First, double-check that your code passes the 2B tests, and still passes the 2A tests. Then, run make lab2b to upload your code to the submission site.
You may use your MIT Certificate or request an API key via email to log in for the first time. Your API key (XXX) is displayed once you are logged in, which can be used to upload the lab from the console as follows.
$ cd ~/6.824 $ echo "XXX" > api.key $ make lab2b
If a Raft-based server reboots it should resume service where it left off. This requires that Raft keep persistent state that survives a reboot. The paper's Figure 2 mentions which state should be persistent.
A real implementation would write Raft's persistent state to disk each time it changed, and would read the state from disk when restarting after a reboot. Your implementation won't use the disk; instead, it will save and restore persistent state from a Persister object (see persister.go).

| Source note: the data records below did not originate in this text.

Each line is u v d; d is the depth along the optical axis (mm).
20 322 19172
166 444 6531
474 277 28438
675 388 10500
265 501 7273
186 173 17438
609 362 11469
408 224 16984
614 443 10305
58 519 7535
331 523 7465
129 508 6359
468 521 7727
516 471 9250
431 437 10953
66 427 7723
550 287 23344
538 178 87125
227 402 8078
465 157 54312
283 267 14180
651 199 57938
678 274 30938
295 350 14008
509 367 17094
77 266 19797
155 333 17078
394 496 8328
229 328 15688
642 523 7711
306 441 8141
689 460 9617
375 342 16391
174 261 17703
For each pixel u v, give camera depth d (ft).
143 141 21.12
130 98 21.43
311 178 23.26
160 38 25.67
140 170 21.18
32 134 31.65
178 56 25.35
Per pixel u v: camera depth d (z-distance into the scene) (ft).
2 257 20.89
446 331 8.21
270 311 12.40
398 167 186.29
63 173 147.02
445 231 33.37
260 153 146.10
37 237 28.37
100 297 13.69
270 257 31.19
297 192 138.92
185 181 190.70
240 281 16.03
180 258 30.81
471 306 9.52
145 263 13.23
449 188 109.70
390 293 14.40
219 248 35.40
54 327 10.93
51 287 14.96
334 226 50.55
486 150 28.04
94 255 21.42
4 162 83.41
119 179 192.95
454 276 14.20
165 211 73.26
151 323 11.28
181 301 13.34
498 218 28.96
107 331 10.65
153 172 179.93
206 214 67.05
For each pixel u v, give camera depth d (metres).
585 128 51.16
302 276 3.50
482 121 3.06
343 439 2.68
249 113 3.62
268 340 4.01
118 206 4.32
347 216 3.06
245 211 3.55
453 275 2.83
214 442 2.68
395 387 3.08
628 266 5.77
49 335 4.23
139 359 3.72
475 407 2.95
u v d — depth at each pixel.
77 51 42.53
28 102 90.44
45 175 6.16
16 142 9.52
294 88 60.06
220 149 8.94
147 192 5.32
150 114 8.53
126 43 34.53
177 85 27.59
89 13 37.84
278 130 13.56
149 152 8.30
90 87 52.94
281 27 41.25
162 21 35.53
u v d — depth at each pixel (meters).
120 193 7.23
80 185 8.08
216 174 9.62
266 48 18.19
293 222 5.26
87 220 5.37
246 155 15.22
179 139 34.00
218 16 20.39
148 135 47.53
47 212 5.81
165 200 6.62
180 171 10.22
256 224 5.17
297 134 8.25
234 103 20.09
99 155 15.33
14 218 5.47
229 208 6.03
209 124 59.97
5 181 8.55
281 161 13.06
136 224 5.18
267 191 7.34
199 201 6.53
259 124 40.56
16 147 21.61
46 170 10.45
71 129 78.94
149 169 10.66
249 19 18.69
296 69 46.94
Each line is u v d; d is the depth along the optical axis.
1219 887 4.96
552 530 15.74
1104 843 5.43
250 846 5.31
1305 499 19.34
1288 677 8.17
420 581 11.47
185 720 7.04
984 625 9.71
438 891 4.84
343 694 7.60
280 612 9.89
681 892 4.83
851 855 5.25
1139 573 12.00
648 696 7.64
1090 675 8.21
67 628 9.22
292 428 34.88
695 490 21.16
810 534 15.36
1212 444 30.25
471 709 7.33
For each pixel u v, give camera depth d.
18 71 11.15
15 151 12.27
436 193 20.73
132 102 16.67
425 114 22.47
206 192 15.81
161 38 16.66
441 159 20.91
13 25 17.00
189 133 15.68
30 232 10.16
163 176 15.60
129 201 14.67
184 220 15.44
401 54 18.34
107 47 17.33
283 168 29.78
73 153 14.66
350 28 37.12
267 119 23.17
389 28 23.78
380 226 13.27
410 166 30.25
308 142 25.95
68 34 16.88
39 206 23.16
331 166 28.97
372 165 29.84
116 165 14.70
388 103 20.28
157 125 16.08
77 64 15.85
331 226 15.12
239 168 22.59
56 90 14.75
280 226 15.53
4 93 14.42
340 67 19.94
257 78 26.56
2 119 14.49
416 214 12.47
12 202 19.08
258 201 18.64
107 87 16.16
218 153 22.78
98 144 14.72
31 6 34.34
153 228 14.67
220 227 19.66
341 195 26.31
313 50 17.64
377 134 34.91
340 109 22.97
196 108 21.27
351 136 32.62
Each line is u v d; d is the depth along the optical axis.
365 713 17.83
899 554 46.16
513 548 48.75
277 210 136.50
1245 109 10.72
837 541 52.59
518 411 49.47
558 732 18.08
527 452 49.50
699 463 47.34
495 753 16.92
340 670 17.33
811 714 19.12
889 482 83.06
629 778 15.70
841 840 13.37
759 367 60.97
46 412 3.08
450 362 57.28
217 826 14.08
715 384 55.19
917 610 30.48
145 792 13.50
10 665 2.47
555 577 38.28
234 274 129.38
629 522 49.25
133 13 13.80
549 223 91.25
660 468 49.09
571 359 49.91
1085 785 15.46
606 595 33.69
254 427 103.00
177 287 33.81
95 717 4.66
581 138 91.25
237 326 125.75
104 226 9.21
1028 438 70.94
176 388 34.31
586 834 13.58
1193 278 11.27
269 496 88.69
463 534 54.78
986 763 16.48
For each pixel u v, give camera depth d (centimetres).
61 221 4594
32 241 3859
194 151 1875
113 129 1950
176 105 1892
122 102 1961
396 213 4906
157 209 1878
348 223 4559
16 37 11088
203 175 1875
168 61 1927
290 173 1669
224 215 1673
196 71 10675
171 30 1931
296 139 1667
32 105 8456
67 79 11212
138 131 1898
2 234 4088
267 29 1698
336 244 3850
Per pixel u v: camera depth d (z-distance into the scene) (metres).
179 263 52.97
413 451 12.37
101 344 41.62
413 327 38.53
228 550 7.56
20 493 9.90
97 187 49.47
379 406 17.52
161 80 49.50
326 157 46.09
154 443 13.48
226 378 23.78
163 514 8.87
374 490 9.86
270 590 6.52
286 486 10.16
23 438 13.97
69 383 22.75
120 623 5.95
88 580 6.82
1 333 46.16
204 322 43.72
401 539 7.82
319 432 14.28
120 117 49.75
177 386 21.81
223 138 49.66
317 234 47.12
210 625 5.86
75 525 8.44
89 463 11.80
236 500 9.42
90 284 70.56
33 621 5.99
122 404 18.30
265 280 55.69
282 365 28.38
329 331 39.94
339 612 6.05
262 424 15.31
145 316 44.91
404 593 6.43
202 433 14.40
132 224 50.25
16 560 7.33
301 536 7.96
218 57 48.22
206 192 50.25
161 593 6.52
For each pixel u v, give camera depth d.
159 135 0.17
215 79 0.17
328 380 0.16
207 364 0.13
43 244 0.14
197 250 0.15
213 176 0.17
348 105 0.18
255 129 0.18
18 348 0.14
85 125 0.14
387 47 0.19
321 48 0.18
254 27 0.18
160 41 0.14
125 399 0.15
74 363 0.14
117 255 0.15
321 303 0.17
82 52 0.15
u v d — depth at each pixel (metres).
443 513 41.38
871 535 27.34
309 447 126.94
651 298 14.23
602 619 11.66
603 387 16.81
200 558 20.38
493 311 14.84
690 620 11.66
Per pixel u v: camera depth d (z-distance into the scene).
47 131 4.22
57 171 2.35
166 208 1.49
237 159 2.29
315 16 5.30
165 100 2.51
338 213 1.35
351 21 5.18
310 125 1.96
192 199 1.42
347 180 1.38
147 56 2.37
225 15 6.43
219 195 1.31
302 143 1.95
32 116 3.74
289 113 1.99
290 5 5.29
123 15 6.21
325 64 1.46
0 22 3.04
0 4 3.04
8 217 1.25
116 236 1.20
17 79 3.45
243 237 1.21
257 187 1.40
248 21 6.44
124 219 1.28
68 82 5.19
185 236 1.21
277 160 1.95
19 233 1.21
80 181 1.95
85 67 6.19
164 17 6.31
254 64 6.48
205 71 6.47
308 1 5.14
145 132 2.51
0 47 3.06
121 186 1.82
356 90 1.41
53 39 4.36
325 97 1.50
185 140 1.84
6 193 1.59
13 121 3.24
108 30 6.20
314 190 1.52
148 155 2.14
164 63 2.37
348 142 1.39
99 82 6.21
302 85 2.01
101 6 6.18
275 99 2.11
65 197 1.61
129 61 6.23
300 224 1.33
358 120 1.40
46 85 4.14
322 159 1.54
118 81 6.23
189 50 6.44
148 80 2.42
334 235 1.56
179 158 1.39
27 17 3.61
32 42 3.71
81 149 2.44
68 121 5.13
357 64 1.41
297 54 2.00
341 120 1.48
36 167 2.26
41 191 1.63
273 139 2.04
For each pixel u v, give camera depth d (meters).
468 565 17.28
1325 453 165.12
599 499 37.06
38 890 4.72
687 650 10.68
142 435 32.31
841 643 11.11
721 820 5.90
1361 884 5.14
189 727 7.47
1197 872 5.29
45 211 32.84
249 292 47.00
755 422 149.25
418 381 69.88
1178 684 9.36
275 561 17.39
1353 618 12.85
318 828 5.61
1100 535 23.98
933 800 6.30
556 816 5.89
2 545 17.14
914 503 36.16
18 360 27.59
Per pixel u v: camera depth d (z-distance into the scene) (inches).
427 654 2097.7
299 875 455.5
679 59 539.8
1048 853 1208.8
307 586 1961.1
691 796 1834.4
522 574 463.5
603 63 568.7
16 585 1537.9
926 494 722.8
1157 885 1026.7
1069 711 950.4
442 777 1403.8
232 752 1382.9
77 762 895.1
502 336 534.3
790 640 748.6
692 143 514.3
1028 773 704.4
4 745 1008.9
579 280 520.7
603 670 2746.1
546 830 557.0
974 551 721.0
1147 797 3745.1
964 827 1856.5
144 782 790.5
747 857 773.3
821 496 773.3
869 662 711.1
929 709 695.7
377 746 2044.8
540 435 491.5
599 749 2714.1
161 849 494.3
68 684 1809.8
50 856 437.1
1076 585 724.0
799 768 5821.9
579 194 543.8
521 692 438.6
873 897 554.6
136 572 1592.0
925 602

Whoever calls Raft.Make() supplies a Persister that initially holds Raft's most recently persisted state (if any). Raft should initialize its state from that Persister, and should use it to save its persistent state each time the state changes. Use the Persister's ReadRaftState() and SaveRaftState() methods.
Complete the functions persist() and readPersist() in raft.go by adding code to save and restore persistent state. You will need to encode (or "serialize") the state as an array of bytes in order to pass it to the Persister. Use the labgob encoder; see the comments in persist() and readPersist(). labgob is like Go's gob encoder but prints error messages if you try to encode structures with lower-case field names.
Insert calls to persist() at the points where your implementation changes persistent state. Once you've done this, you should pass the remaining tests.
In order to avoid running out of memory, Raft must periodically discard old log entries, but you do not have to worry about this until the next lab.
Your code should pass all the 2C tests (as shown below), as well as the 2A and 2B tests.
$ go test -run 2C Test (2C): basic persistence ... ... Passed -- 7.2 3 206 42208 6 Test (2C): more persistence ... ... Passed -- 23.2 5 1194 198270 16 Test (2C): partitioned leader and one follower crash, leader restarts ... ... Passed -- 3.2 3 46 10638 4 Test (2C): Figure 8 ... ... Passed -- 35.1 5 9395 1939183 25 Test (2C): unreliable agreement ... ... Passed -- 4.2 5 244 85259 246 Test (2C): Figure 8 (unreliable) ... ... Passed -- 36.3 5 1948 4175577 216 Test (2C): churn ... ... Passed -- 16.6 5 4402 2220926 1766 Test (2C): unreliable churn ... ... Passed -- 16.5 5 781 539084 221 PASS ok raft 142.357s $
First, double-check that your code passes all the 2A, 2B, and 2C tests. Then, run make lab2c to upload your code to the submission site.
You may use your MIT Certificate or request an API key via email to log in for the first time. Your API key (XXX) is displayed once you are logged in, which can be used to upload the lab from the console as follows.
$ cd ~/6.824 $ echo "XXX" > api.key $ make lab2c